The example you show has points (except one) exactly on a line. In such linear (or nearly linear) cases you might try to eliminate points that have large residuals from the regression line (or from the principal axis of a cluster).

However, this is a very artificial example. My experience in practice with regressions on actual data is that it is easy to remove a few points that have large residuals from a model. But then if you do a new regression with the remaining points, you will find another set of 'annoying' outliers. And so on. At some point this 're-modeling and deletion' has to stop or you will delete all your data.

More generally, you need to settle on a clear definition of outlier, find a metric that matches that definition, then delete points with large values of the metric. For sequential approaches, you need a sensible stopping rule for 'outlier' removal.

It is useful to realize that not all 'outliers' need to be removed. In some settings they may be the most informative points.

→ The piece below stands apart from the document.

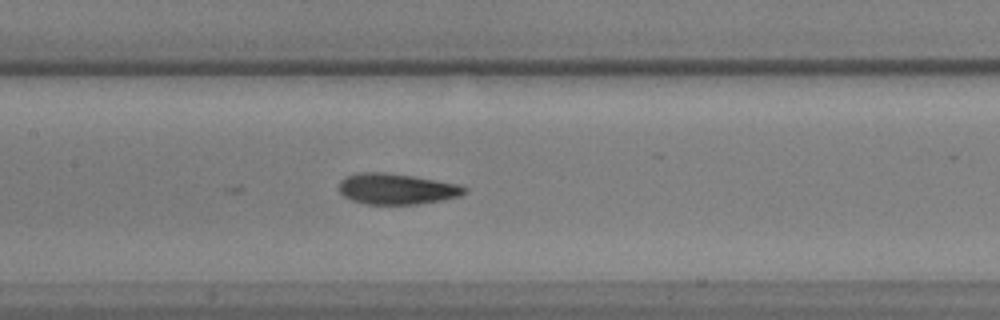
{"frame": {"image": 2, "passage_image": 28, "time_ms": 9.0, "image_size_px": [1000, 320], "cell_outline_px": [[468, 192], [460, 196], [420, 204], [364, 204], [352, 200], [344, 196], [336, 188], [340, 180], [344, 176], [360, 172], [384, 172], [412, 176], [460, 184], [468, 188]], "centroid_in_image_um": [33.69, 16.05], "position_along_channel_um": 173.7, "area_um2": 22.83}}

(a) In a set of data on earthquakes, the only ones of interest to the general public are the outliers. Regions that are susceptible to large devastating quakes usually have a continual 'undercurrent' of small quakes, mainly detectable only with sensitive instrumentation.

(b) In some emerging technologies, such as those for detecting genetic anomalies in DNA, all of the 'signal' may be in the outliers, and the stuff that is easy to model is almost entirely the 'noise'.

(c) There is a story (possibly rumor) that the ozone hole over the south pole was discovered only belatedly because monitoring equipment systematically screened out early warnings as 'useless outliers'.

Maybe the title of your post should be "Understand Outliers in Multivariate Data."